* TASK DETAILS
Please format every line of the material below as a JSON list of strings, with one string per line and blank lines left out.

* Element box records
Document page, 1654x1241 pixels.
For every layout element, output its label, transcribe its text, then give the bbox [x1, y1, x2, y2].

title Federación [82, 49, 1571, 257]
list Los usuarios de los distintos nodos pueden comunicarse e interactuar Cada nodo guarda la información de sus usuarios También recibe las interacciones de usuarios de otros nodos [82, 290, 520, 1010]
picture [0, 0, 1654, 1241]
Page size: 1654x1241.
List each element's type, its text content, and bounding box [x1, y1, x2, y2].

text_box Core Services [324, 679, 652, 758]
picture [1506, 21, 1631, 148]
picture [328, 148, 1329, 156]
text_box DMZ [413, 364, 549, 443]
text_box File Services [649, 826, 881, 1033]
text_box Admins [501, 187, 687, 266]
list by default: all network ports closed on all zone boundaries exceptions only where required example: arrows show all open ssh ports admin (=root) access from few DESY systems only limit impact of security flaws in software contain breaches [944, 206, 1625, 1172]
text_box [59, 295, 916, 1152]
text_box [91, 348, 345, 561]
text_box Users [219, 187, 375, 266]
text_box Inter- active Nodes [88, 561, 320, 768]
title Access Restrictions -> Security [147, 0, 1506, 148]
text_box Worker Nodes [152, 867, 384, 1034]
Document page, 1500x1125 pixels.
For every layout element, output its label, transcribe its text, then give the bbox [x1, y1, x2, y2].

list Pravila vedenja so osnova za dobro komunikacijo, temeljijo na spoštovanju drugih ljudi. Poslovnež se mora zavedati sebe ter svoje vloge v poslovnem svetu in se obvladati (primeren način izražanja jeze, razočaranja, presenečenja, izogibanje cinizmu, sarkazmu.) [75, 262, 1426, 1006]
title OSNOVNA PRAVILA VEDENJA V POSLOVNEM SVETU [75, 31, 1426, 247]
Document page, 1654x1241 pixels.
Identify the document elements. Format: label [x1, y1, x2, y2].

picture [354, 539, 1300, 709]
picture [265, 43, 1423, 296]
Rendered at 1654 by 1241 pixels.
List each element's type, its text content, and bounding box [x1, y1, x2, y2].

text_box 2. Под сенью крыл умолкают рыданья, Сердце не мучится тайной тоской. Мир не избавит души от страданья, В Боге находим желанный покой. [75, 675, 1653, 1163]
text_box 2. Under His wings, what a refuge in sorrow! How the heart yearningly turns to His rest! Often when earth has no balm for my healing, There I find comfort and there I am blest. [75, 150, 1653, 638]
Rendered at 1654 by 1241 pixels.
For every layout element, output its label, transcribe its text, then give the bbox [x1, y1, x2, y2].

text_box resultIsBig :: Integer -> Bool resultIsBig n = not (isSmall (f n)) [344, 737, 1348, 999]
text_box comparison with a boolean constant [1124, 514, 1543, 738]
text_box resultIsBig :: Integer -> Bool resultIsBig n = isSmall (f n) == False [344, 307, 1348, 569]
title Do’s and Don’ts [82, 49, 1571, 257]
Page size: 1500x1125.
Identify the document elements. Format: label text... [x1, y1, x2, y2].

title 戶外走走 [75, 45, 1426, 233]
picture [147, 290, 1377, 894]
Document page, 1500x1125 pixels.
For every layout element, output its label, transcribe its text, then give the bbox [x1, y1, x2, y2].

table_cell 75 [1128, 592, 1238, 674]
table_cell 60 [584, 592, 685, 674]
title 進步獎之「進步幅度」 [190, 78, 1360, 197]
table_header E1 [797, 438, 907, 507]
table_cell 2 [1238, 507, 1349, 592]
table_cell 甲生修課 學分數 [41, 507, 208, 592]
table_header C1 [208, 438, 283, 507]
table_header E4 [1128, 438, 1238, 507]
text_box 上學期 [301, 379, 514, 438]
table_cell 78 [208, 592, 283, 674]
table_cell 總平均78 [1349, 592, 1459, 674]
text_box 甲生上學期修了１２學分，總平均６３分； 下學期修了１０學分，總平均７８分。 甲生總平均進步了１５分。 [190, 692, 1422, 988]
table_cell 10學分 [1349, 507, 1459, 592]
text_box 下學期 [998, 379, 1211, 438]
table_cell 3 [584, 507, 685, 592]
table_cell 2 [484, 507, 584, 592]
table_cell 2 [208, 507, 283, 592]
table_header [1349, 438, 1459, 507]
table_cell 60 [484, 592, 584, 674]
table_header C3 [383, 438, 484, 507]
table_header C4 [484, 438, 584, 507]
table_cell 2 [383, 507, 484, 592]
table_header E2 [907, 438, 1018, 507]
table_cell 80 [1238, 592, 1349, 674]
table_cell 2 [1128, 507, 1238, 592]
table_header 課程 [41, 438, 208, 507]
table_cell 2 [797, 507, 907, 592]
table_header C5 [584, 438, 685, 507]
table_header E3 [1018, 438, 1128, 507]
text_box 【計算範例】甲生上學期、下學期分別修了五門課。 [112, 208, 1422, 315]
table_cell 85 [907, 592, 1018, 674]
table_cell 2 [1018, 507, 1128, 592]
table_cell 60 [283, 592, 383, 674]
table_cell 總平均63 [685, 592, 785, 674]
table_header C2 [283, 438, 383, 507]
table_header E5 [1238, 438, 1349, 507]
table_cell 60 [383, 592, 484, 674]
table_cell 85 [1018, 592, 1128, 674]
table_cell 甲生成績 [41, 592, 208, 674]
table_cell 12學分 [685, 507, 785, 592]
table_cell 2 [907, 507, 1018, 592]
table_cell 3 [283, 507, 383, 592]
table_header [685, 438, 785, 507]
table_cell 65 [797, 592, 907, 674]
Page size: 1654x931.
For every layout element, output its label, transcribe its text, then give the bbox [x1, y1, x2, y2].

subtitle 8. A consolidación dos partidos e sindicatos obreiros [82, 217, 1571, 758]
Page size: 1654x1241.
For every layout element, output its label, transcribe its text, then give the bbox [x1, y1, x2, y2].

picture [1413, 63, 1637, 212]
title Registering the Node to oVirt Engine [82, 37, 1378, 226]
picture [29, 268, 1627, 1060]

* COMPLETED TASK
[
  "Document page, 1654x1241 pixels.",
  "For every layout element, output its label, transcribe its text, then give the bbox [x1, y1, x2, y2].",
  "title Federación [82, 49, 1571, 257]",
  "list Los usuarios de los distintos nodos pueden comunicarse e interactuar Cada nodo guarda la información de sus usuarios También recibe las interacciones de usuarios de otros nodos [82, 290, 520, 1010]",
  "picture [0, 0, 1654, 1241]",
  "Page size: 1654x1241.",
  "List each element's type, its text content, and bounding box [x1, y1, x2, y2].",
  "text_box Core Services [324, 679, 652, 758]",
  "picture [1506, 21, 1631, 148]",
  "picture [328, 148, 1329, 156]",
  "text_box DMZ [413, 364, 549, 443]",
  "text_box File Services [649, 826, 881, 1033]",
  "text_box Admins [501, 187, 687, 266]",
  "list by default: all network ports closed on all zone boundaries exceptions only where required example: arrows show all open ssh ports admin (=root) access from few DESY systems only limit impact of security flaws in software contain breaches [944, 206, 1625, 1172]",
  "text_box [59, 295, 916, 1152]",
  "text_box [91, 348, 345, 561]",
  "text_box Users [219, 187, 375, 266]",
  "text_box Inter- active Nodes [88, 561, 320, 768]",
  "title Access Restrictions -> Security [147, 0, 1506, 148]",
  "text_box Worker Nodes [152, 867, 384, 1034]",
  "Document page, 1500x1125 pixels.",
  "For every layout element, output its label, transcribe its text, then give the bbox [x1, y1, x2, y2].",
  "list Pravila vedenja so osnova za dobro komunikacijo, temeljijo na spoštovanju drugih ljudi. Poslovnež se mora zavedati sebe ter svoje vloge v poslovnem svetu in se obvladati (primeren način izražanja jeze, razočaranja, presenečenja, izogibanje cinizmu, sarkazmu.) [75, 262, 1426, 1006]",
  "title OSNOVNA PRAVILA VEDENJA V POSLOVNEM SVETU [75, 31, 1426, 247]",
  "Document page, 1654x1241 pixels.",
  "Identify the document elements. Format: label [x1, y1, x2, y2].",
  "picture [354, 539, 1300, 709]",
  "picture [265, 43, 1423, 296]",
  "Rendered at 1654 by 1241 pixels.",
  "List each element's type, its text content, and bounding box [x1, y1, x2, y2].",
  "text_box 2. Под сенью крыл умолкают рыданья, Сердце не мучится тайной тоской. Мир не избавит души от страданья, В Боге находим желанный покой. [75, 675, 1653, 1163]",
  "text_box 2. Under His wings, what a refuge in sorrow! How the heart yearningly turns to His rest! Often when earth has no balm for my healing, There I find comfort and there I am blest. [75, 150, 1653, 638]",
  "Rendered at 1654 by 1241 pixels.",
  "For every layout element, output its label, transcribe its text, then give the bbox [x1, y1, x2, y2].",
  "text_box resultIsBig :: Integer -> Bool resultIsBig n = not (isSmall (f n)) [344, 737, 1348, 999]",
  "text_box comparison with a boolean constant [1124, 514, 1543, 738]",
  "text_box resultIsBig :: Integer -> Bool resultIsBig n = isSmall (f n) == False [344, 307, 1348, 569]",
  "title Do’s and Don’ts [82, 49, 1571, 257]",
  "Page size: 1500x1125.",
  "Identify the document elements. Format: label text... [x1, y1, x2, y2].",
  "title 戶外走走 [75, 45, 1426, 233]",
  "picture [147, 290, 1377, 894]",
  "Document page, 1500x1125 pixels.",
  "For every layout element, output its label, transcribe its text, then give the bbox [x1, y1, x2, y2].",
  "table_cell 75 [1128, 592, 1238, 674]",
  "table_cell 60 [584, 592, 685, 674]",
  "title 進步獎之「進步幅度」 [190, 78, 1360, 197]",
  "table_header E1 [797, 438, 907, 507]",
  "table_cell 2 [1238, 507, 1349, 592]",
  "table_cell 甲生修課 學分數 [41, 507, 208, 592]",
  "table_header C1 [208, 438, 283, 507]",
  "table_header E4 [1128, 438, 1238, 507]",
  "text_box 上學期 [301, 379, 514, 438]",
  "table_cell 78 [208, 592, 283, 674]",
  "table_cell 總平均78 [1349, 592, 1459, 674]",
  "text_box 甲生上學期修了１２學分，總平均６３分； 下學期修了１０學分，總平均７８分。 甲生總平均進步了１５分。 [190, 692, 1422, 988]",
  "table_cell 10學分 [1349, 507, 1459, 592]",
  "text_box 下學期 [998, 379, 1211, 438]",
  "table_cell 3 [584, 507, 685, 592]",
  "table_cell 2 [484, 507, 584, 592]",
  "table_cell 2 [208, 507, 283, 592]",
  "table_header [1349, 438, 1459, 507]",
  "table_cell 60 [484, 592, 584, 674]",
  "table_header C3 [383, 438, 484, 507]",
  "table_header C4 [484, 438, 584, 507]",
  "table_cell 2 [383, 507, 484, 592]",
  "table_header E2 [907, 438, 1018, 507]",
  "table_cell 80 [1238, 592, 1349, 674]",
  "table_cell 2 [1128, 507, 1238, 592]",
  "table_header 課程 [41, 438, 208, 507]",
  "table_cell 2 [797, 507, 907, 592]",
  "table_header C5 [584, 438, 685, 507]",
  "table_header E3 [1018, 438, 1128, 507]",
  "text_box 【計算範例】甲生上學期、下學期分別修了五門課。 [112, 208, 1422, 315]",
  "table_cell 85 [907, 592, 1018, 674]",
  "table_cell 2 [1018, 507, 1128, 592]",
  "table_cell 60 [283, 592, 383, 674]",
  "table_cell 總平均63 [685, 592, 785, 674]",
  "table_header C2 [283, 438, 383, 507]",
  "table_header E5 [1238, 438, 1349, 507]",
  "table_cell 60 [383, 592, 484, 674]",
  "table_cell 85 [1018, 592, 1128, 674]",
  "table_cell 甲生成績 [41, 592, 208, 674]",
  "table_cell 12學分 [685, 507, 785, 592]",
  "table_cell 2 [907, 507, 1018, 592]",
  "table_cell 3 [283, 507, 383, 592]",
  "table_header [685, 438, 785, 507]",
  "table_cell 65 [797, 592, 907, 674]",
  "Page size: 1654x931.",
  "For every layout element, output its label, transcribe its text, then give the bbox [x1, y1, x2, y2].",
  "subtitle 8. A consolidación dos partidos e sindicatos obreiros [82, 217, 1571, 758]",
  "Page size: 1654x1241.",
  "For every layout element, output its label, transcribe its text, then give the bbox [x1, y1, x2, y2].",
  "picture [1413, 63, 1637, 212]",
  "title Registering the Node to oVirt Engine [82, 37, 1378, 226]",
  "picture [29, 268, 1627, 1060]"
]